My first jab is aimed at the creature’s body. It bites flesh just below the shoulder. As I expected, the tip snaps immediately. What remains behind is a bloody stump of wood jutting out of the creature’s abdomen.
The beast rolls to its left to break free of my attack. As it does so, it spins around in the water. Its tail lashes out, striking me in the calf hard enough to knock me off balance. I fall to a knee. Instinct takes over, my and its own. The jaws are moving towards me, strong enough to tear me to pieces. I raise the spear, but as I am then, all I can do with it is bar the animal’s jaws. I hold fast with my left hand as the butt end digs into the mud.
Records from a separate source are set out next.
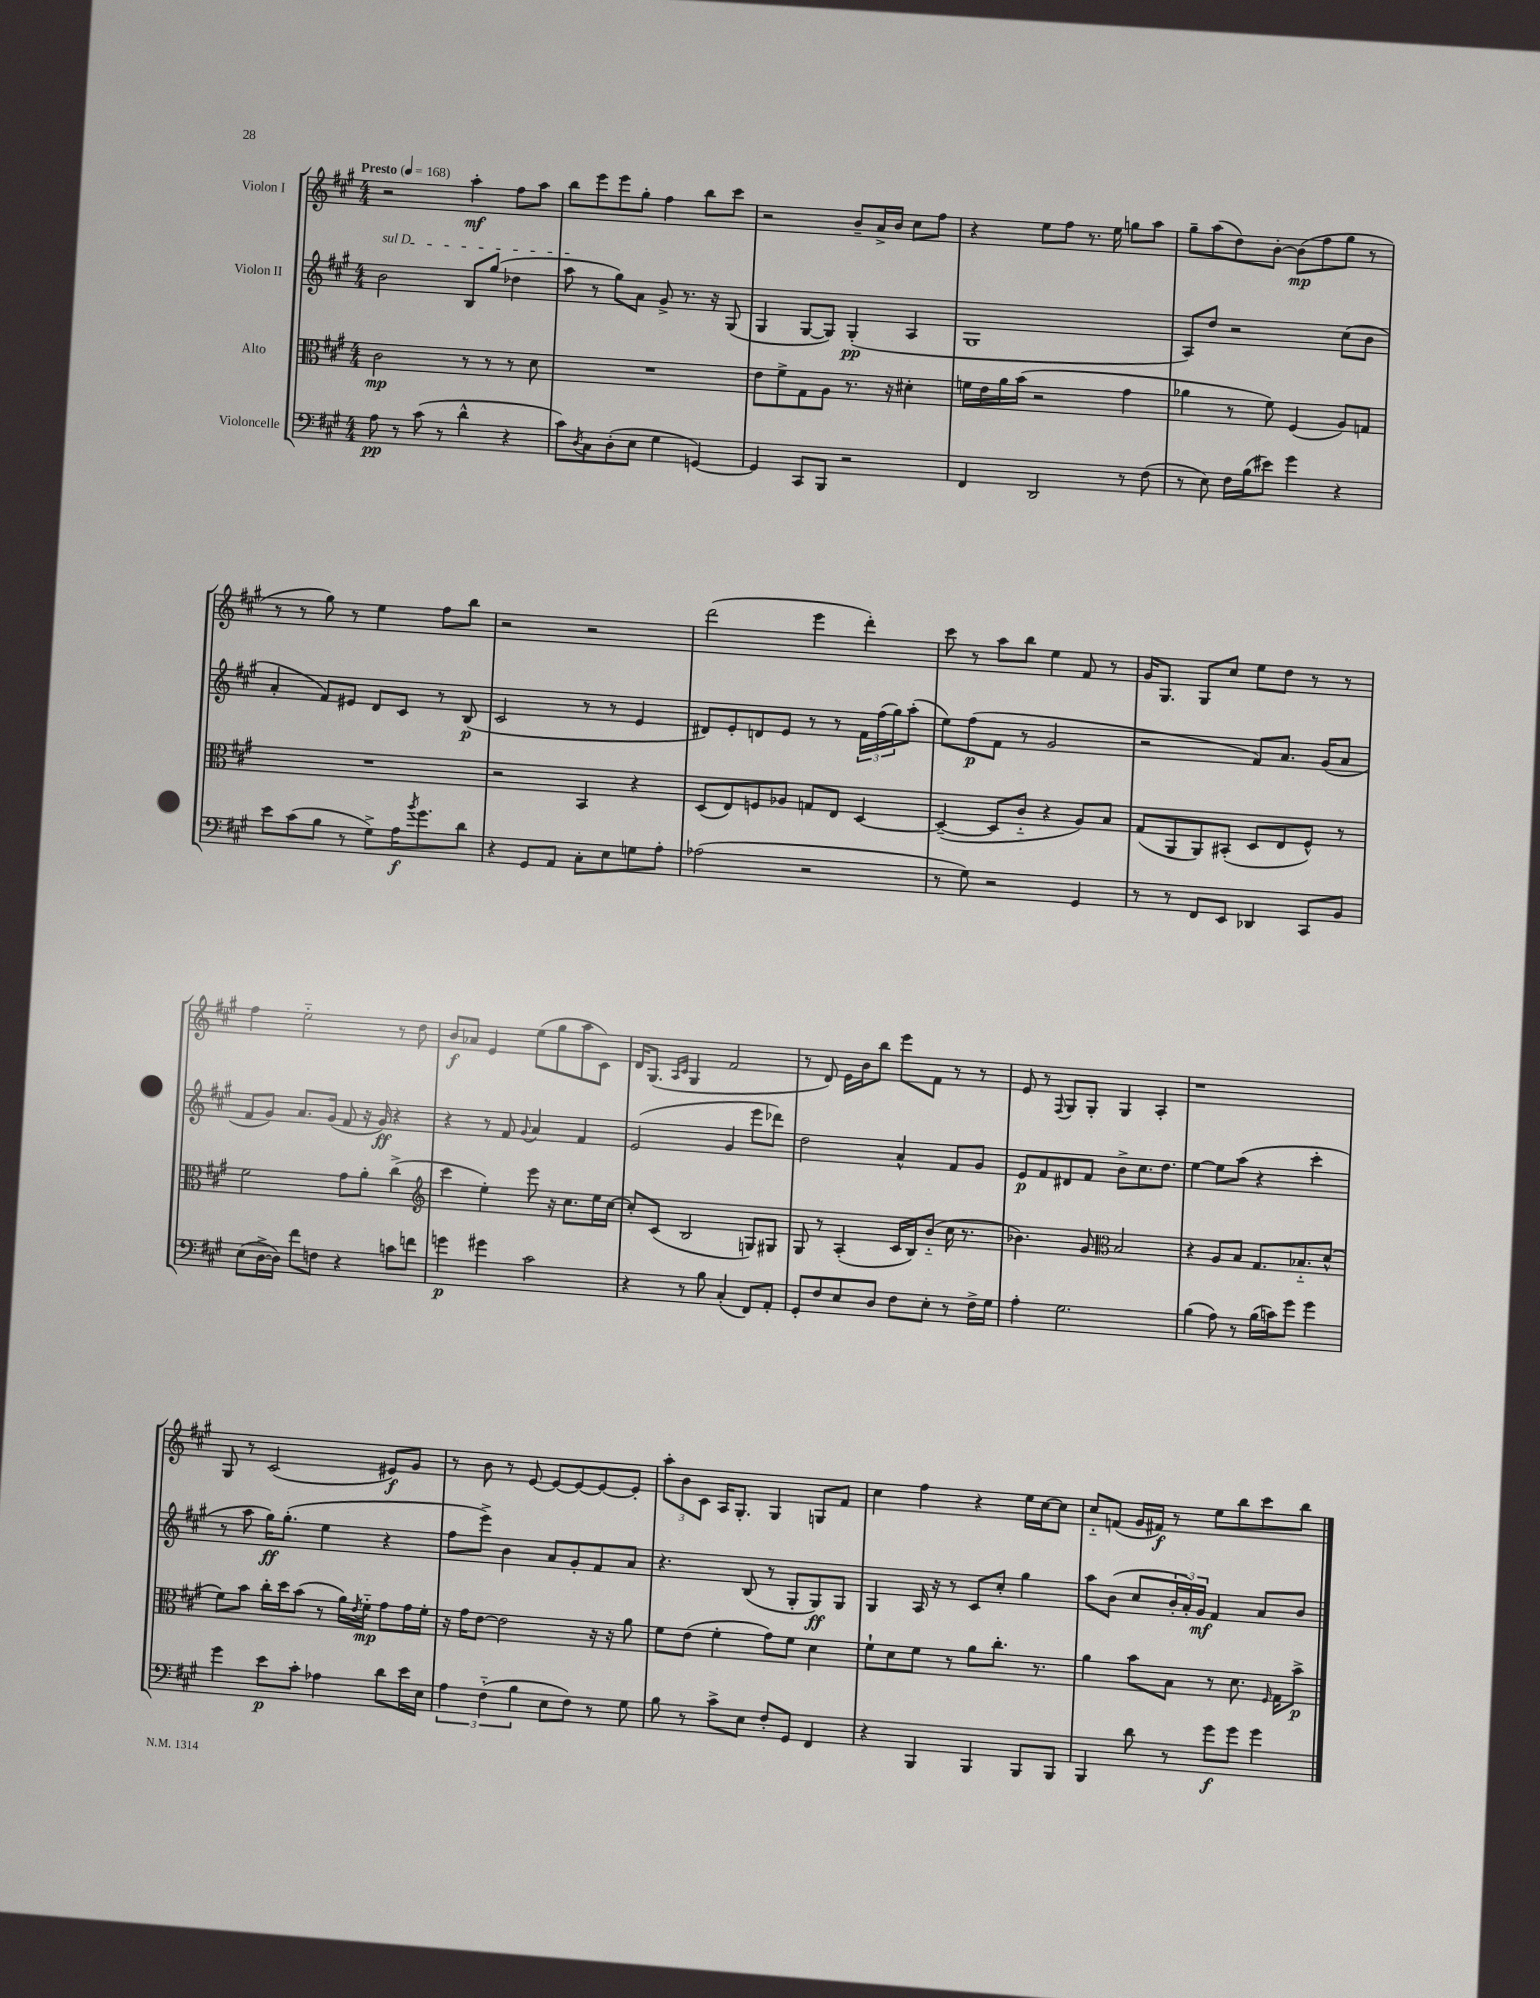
<<
\new StaffGroup <<
\new Staff = "s0" \with { instrumentName = "Violon I" } {
    \clef treble \key a \major \numericTimeSignature \time 4/4 \tempo "Presto" 4 = 168
    r2 a''4-.\mf fis''8 a''8 |
    b''8 e'''8 e'''8 gis''8-. fis''4 b''8 cis'''8 |
    r2 b'8-- a'16-> b'16 cis''8 fis''8 |
    r4 e''8 fis''8 r8. e''16 g''8 a''8 |
    gis''8-- a''8( d''8) b'8~-. b'8\mp( fis''8 gis''8 r8 |
    r8 r8 gis''8) r8 e''4 fis''8 b''8 |
    r2 r2 |
    d'''2( e'''4 d'''4-.) |
    cis'''8 r8 a''8 b''8 e''4 fis'8 r8 |
    gis'16 gis8. gis8 cis''8 e''8 d''8 r8 r8 |
    fis''4 e''2-_ r8 d''8 |
    b'8\f aes'8 e'4 e''8( gis''8 a''8 cis'8) |
    d'16 gis8.( \grace { a16 cis'16 } gis4 fis'2 |
    r8 d'8) e'16 b'16 b''8 e'''8 fis'8 r8 r8 |
    e'8 r8 \appoggiatura { fis8 } gis8 gis8-. gis4 a4-. |
    r1 |
    gis8 r8 cis'2( eis'8\f) gis'8 |
    r8 b'8 r8 e'8~ e'8~ e'8~ e'8~ e'8-. |
    \tuplet 3/2 { a''8-. b'8 cis'8 } a16 gis8.-. gis4 g8 fis'8 |
    cis''4 fis''4 r4 e''16 cis''16~ cis''8 |
    cis''8-_ f'8( gis'16 fis'16\f) r8 e''8 b''8 cis'''8 b''8 \bar "|." |
}
\new Staff = "s1" \with { instrumentName = "Violon II" } {
    \clef treble \key a \major \numericTimeSignature \time 4/4
    \once \override TextSpanner.bound-details.left.text = \markup { \italic "sul D" } b'2\startTextSpan b8 gis''8( des''4 |
    a''8\stopTextSpan r8 gis''8) a'8 gis'8-> r8. r16 gis8( |
    gis4 gis8~ gis8) gis4-.\pp( a4 |
    gis1 |
    a8) d''8 r2 cis''8( b'8 |
    a'4-. fis'8) eis'8 d'8 cis'8 r8 b8\p( |
    cis'2 r8 r8 e'4 |
    dis'8) e'8-. d'8 e'8 r8 r8 \tuplet 3/2 { fis'16 fis''16( gis''16) } a''8-.( |
    e''8) fis''8\p( fis'8 r8 gis'2 |
    r2 fis'8) a'8. gis'16( a'8 |
    fis'8 gis'8) a'8. gis'16( fis'8 r16 gis'16\ff) r4 |
    r4 r8 fis'8 \appoggiatura { gis'8 } a'4 fis'4 |
    e'2( gis'4 e'''8 des'''8) |
    d''2 a'4-^ fis'8 gis'8 |
    e'8\p fis'8 dis'8 fis'8 b'8-> cis''8. d''8. |
    e''4~ e''8 a''8( r4 cis'''4-. |
    r8 a''8 gis''16\ff) gis''8.-.( e''4 r4 |
    fis''8 e'''8->) b'4 a'8 gis'8-. fis'8 a'8 |
    r4. b8( r8 gis8-. gis8\ff) gis8 |
    gis4 a16 r16 r8 cis'8 cis''8-. gis''4 |
    a''8 b'8( cis''8 \tuplet 3/2 { b'16-. a'16-.) gis'16\mf } fis'4 a'8 b'8 \bar "|." |
}
\new Staff = "s2" \with { instrumentName = "Alto" } {
    \clef alto \key a \major \numericTimeSignature \time 4/4
    cis'2\mp r8 r8 r8 d'8 |
    R1 |
    e'8 fis'8-> gis8 a8 r8. r16 dis'4-. |
    f'16 e'16 a'16 b'16( r2 gis'4 |
    aes'4 r8 fis'8) fis4( a8) g8 |
    R1 |
    r2 b,4 r4 |
    d8( e8) f8 aes8 g8 e8 d4~ |
    d4~--( d8 cis'8-_ r4 a8) b8 |
    gis8( a,8 a,8) bis,8-.( d8 e8 fis8-^) r8 |
    fis'2 gis'8 a'8-. cis''4->( |
    \clef treble cis'''4 e''4-.) e'''8 r16 cis''8. e''16 cis''16~ |
    cis''8-. cis'8( b2 g8) gis8 |
    gis8 r8 a4-.( cis'16 b16) b'8-_( cis''16 r8. |
    bes'4.) gis'8 \clef alto b2 |
    r4 a8 b8 gis8. bes8.-_ d'8-^( |
    fis'8) b'8 cis''16-. d''16 b'8( r8 a'16) \acciaccatura { e'8 } fis'16-_\mp gis'8 gis'16 fis'16-. |
    r16 gis'16 e'8~ e'2 r16 r16 a'8 |
    fis'8 e'8( fis'4-. gis'8) fis'8 d'4 |
    fis'8-! d'8 fis'8 r8 a'8 cis''8.-. r8. |
    a'4 b'8 b8 r8 d'8. \grace { fis16 } gis16 b'8->\p \bar "|." |
}
\new Staff = "s3" \with { instrumentName = "Violoncelle" } {
    \clef bass \key a \major \numericTimeSignature \time 4/4
    a8\pp r8 cis'8( r8 d'4-^ r4 |
    cis'8) \acciaccatura { d8 } cis8 d8-.( e8 gis4 g,4~) |
    g,4 cis,8 b,,8 r2 |
    fis,4 d,2 r8 fis8( |
    r8 e8) fis16 b16( eis'8) gis'4 r4 |
    e'8 cis'8( b8 r8 gis8->) a16\f \acciaccatura { b'8 } gis'8. d'8 |
    r4 gis,8 a,8 cis8-. e8 g8 a8-. |
    aes2( r2 |
    r8 gis8) r2 gis,4 |
    r8 r8 fis,8 e,8 des,4 cis,8 b,8 |
    e8( d16~-> d16) fis'8 f8 r4 c'8 f'8 |
    g'4\p gis'4 cis'2 |
    r4 r8 b8 cis4-.( fis,8) a,8-. |
    gis,8-. fis8 e8 d8 fis8 e8-. r8 fis16-> gis16 |
    a4-. gis2. |
    b4( a8) r8 b16( c'16) gis'8 gis'4 |
    gis'4 e'8\p cis'8-. aes4 d'8 e'16 e16 |
    \tuplet 3/2 { a4 fis4-_( b4 } e8 fis8) r8 gis8 |
    b8 r8 cis'8-> e8 fis8-. gis,8 fis,4 |
    r4 b,,4 b,,4 b,,8 b,,8 |
    b,,4 d'8 r8 gis'8\f gis'8 gis'4 \bar "|." |
}
>>
>>
\layout { \context { \Score \remove "Bar_number_engraver" } }
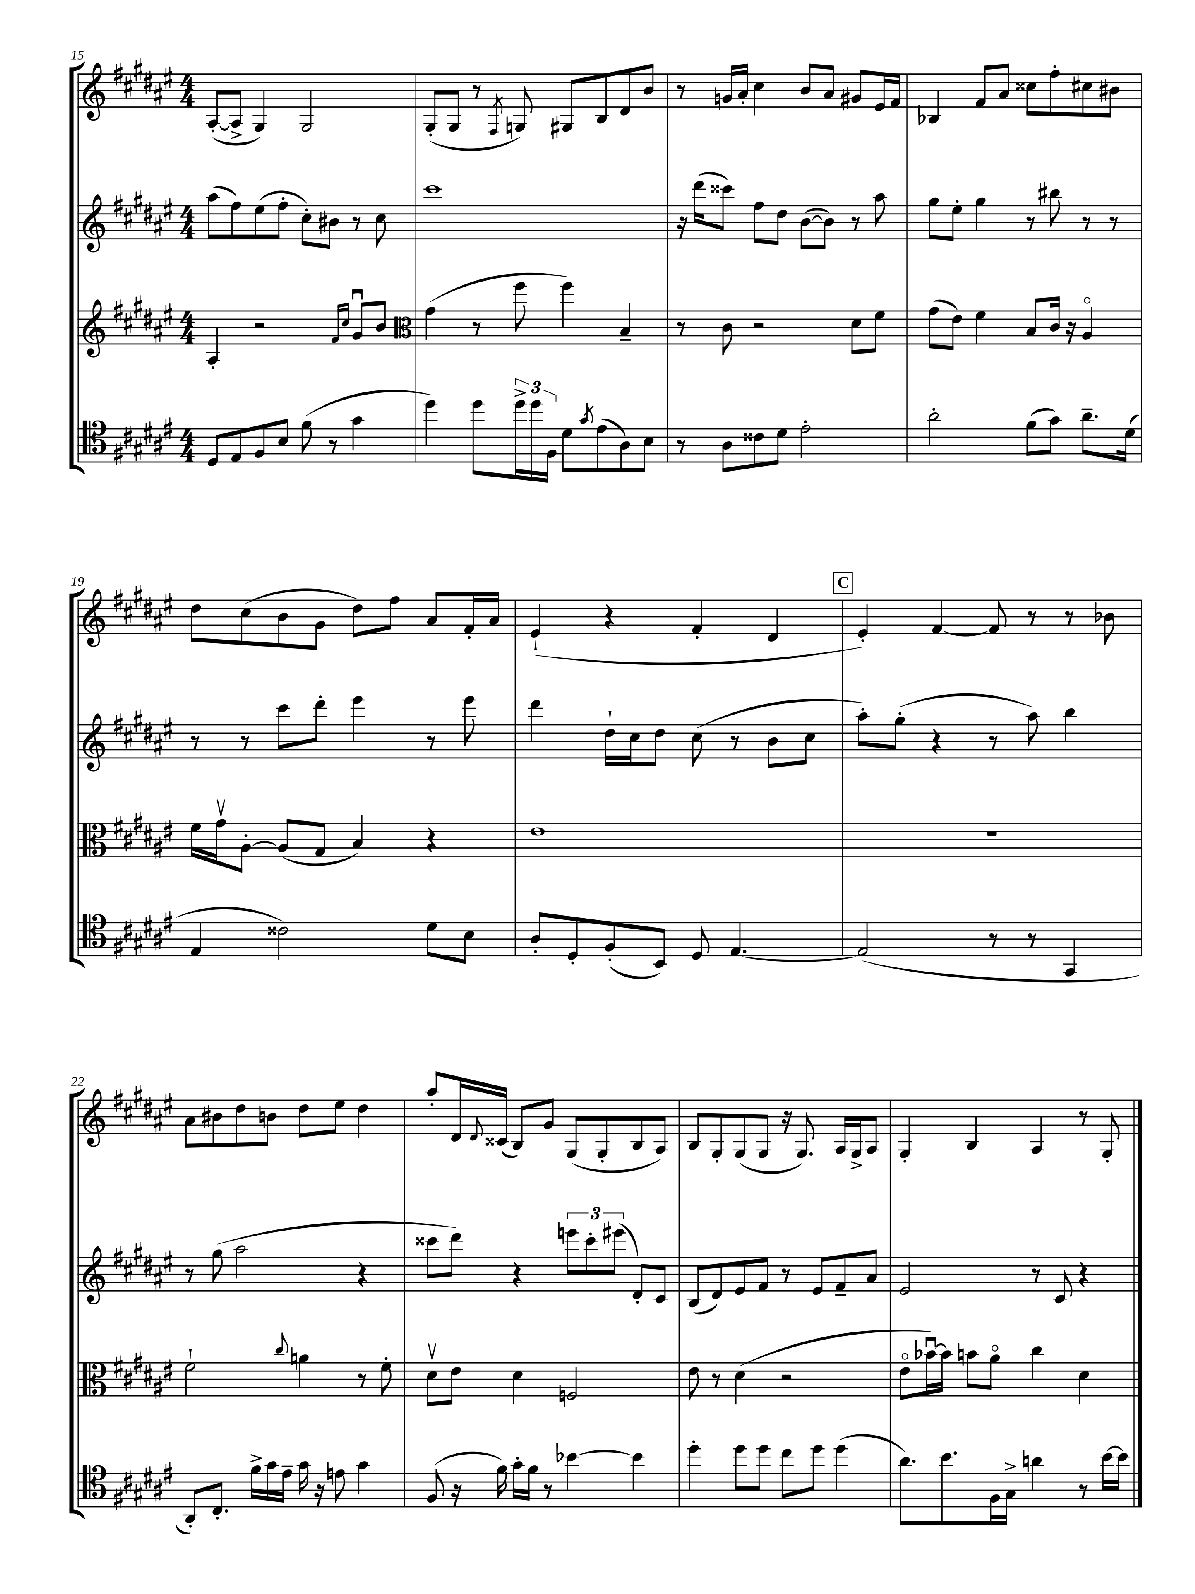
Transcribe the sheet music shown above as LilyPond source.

<<
\new StaffGroup <<
\new Staff = "s0" {
    \clef treble \key fis \major \numericTimeSignature \time 4/4
    ais8~-.( ais8-> gis4) gis2 |
    gis8-.( gis8 r8 \acciaccatura { fis8 } g8) gis8 b8 dis'8 b'8 |
    r8 g'16 ais'16-. cis''4 b'8 ais'8 gis'8 eis'16 fis'16 |
    bes4 fis'8 ais'8 cisis''8 fis''8-. cis''8 bis'8 |
    dis''8 cis''8( b'8 gis'8 dis''8) fis''8 ais'8 fis'16-. ais'16 |
    eis'4-!( r4 fis'4-. dis'4 |
    \mark \markup { \box "C" } eis'4-.) fis'4~ fis'8 r8 r8 bes'8 |
    ais'8 bis'8 dis''8 b'8 dis''8 eis''8 dis''4 |
    ais''8-. dis'16 \appoggiatura { dis'8 } cisis'16( b8) gis'8 gis8( gis8-. b8 ais8) |
    b8 gis8-. gis8( gis8 r16 gis8.) ais16 gis16-> ais8 |
    gis4-. b4 ais4 r8 gis8-. \bar "|." |
}
\new Staff = "s1" {
    \clef treble \key fis \major \numericTimeSignature \time 4/4
    ais''8( fis''8) eis''8( fis''8-. cis''8-.) bis'8 r8 cis''8 |
    cis'''1 |
    r16 dis'''16( cisis'''8) fis''8 dis''8 b'8~( b'8) r8 ais''8 |
    gis''8 eis''8-. gis''4 r8 bis''8 r8 r8 |
    r8 r8 cis'''8 dis'''8-. eis'''4 r8 eis'''8 |
    dis'''4 dis''16-! cis''16 dis''8 cis''8( r8 b'8 cis''8 |
    \mark \markup { \box "C" } ais''8-.) gis''8-.( r4 r8 ais''8) b''4 |
    r8 gis''8( ais''2 r4 |
    cisis'''8 dis'''8) r4 \tuplet 3/2 { e'''8 cisis'''8-. eis'''8( } dis'8-.) cis'8 |
    b8( dis'8) eis'8 fis'8 r8 eis'8 fis'8-- ais'8 |
    eis'2 r8 cis'8 r4 \bar "|." |
}
\new Staff = "s2" {
    \clef treble \key fis \major \numericTimeSignature \time 4/4
    ais4-. r2 \grace { fis'16 cis''16 } gis'8\downbow b'8 |
    \clef alto gis'4( r8 fis''8 fis''4) b4-- |
    r8 cis'8 r2 dis'8 fis'8 |
    gis'8( eis'8) fis'4 b8 cis'16 r16 ais4\flageolet |
    fis'16 gis'16\upbow ais8~-. ais8( gis8 b4) r4 |
    eis'1 |
    \mark \markup { \box "C" } R1 |
    fis'2-! \appoggiatura { cis''8 } a'4 r8 fis'8-. |
    dis'8\upbow eis'8 dis'4 f2 |
    eis'8 r8 dis'4( r2 |
    eis'8\flageolet bes'16~\downbow) bes'16 b'8 ais'8\flageolet cis''4 dis'4 \bar "|." |
}
\new Staff = "s3" {
    \clef tenor \key fis \major \numericTimeSignature \time 4/4
    dis8 eis8 fis8 b8 fis'8( r8 gis'4 |
    dis''4) dis''8 \tuplet 3/2 { dis''16-> dis''16 fis16 } dis'8 \acciaccatura { gis'8 } eis'8( ais8) b8 |
    r8 ais8 cisis'8 dis'8 eis'2-. |
    ais'2-. fis'8( gis'8) ais'8.-- dis'16( |
    eis4 cisis'2) dis'8 b8 |
    ais8-. dis8-. fis8-.( b,8) dis8 eis4.~ |
    \mark \markup { \box "C" } eis2( r8 r8 gis,4 |
    ais,8-.) cis8.-. fis'16-> gis'16 eis'16-- gis'16 r16 e'8 gis'4 |
    fis8( r16 fis'16) gis'16-. fis'16 r8 bes'4~ bes'4 |
    dis''4-. dis''8 dis''8 cis''8 dis''8 dis''4( |
    ais'8.) b'8. fis16 gis16-> a'4 r8 b'16~ b'16 \bar "|." |
}
>>
>>
\layout { \context { \Score currentBarNumber = #15 } }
There, there, I sing to the animal in my mind. It will be over soon.
I have the axe around my neck, held in a weak thong of fern stems. It’s intended purpose was just this. I tear the axe free with my right hand and go to work on the animal’s skull.
The first blow leaves the animal dazed. Then comes the second, the third, and I see its movements become confused, disoriented. I draw back the axe for a third strike, only to find a splintered stick in my hand. I drive this stick into the animal’s neck and hold it there.
There, there, girl Let it go. It’s all over. Let the blood run into the water. Your life for my life. That is the way of it. You did your best. You protected your eggs, the way you were compelled to. I may find them someday. I may eat them, or some descendant of them, but that’s not your concern. Let it go.
The animal slowly, and with great ferocity, surrenders its life’s blood to the water. Then it is still.